[Data entries]
————

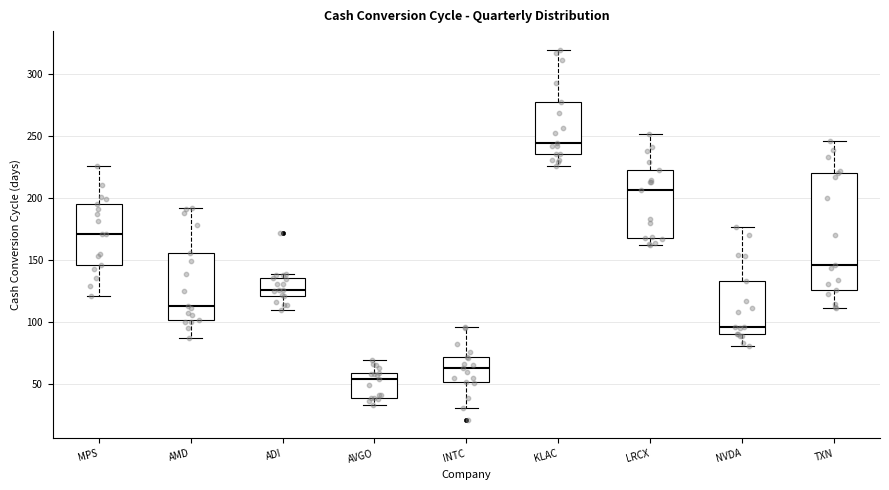

Reading left to right, read every box against the y-axis: the position of its median line, the range the box covers, and the ends of its whiskers. The values are not printed on the chart, so give them approximately, as read against the axis.

MPS: median 170, box 145 to 195, whiskers 120 to 225
AMD: median 115, box 100 to 155, whiskers 85 to 190
ADI: median 125, box 120 to 135, whiskers 110 to 140
AVGO: median 55, box 40 to 60, whiskers 35 to 70
INTC: median 65, box 50 to 70, whiskers 30 to 95
KLAC: median 245, box 235 to 280, whiskers 225 to 320
LRCX: median 205, box 170 to 225, whiskers 160 to 250
NVDA: median 95, box 90 to 135, whiskers 80 to 175
TXN: median 145, box 125 to 220, whiskers 110 to 245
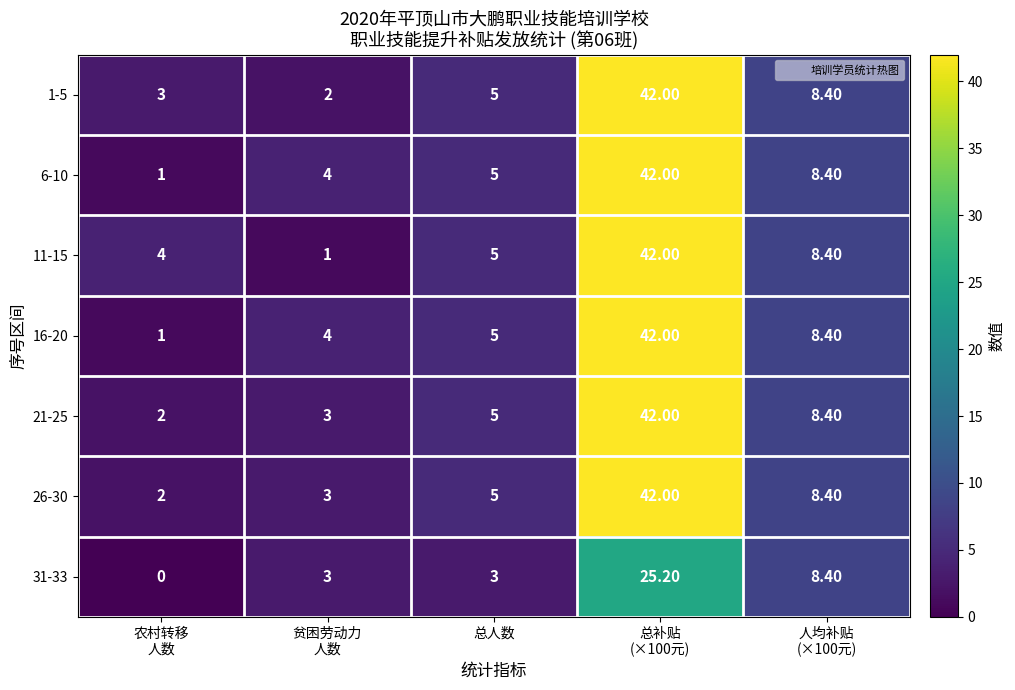

What is the sum of all 11-15 values?

60.4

————

Rewrite all the records above with "y-axis" swapped for "vertical axis", keeping everything else the same. Leave the pictures out.

Task solution.
Reading left to right, read every box against the vertical axis: the position of its median line, the range the box covers, and the ends of its whiskers. The values are not printed on the chart, so give them approximately, as read against the axis.

MPS: median 170, box 145 to 195, whiskers 120 to 225
AMD: median 115, box 100 to 155, whiskers 85 to 190
ADI: median 125, box 120 to 135, whiskers 110 to 140
AVGO: median 55, box 40 to 60, whiskers 35 to 70
INTC: median 65, box 50 to 70, whiskers 30 to 95
KLAC: median 245, box 235 to 280, whiskers 225 to 320
LRCX: median 205, box 170 to 225, whiskers 160 to 250
NVDA: median 95, box 90 to 135, whiskers 80 to 175
TXN: median 145, box 125 to 220, whiskers 110 to 245

What is the sum of all 11-15 values?

60.4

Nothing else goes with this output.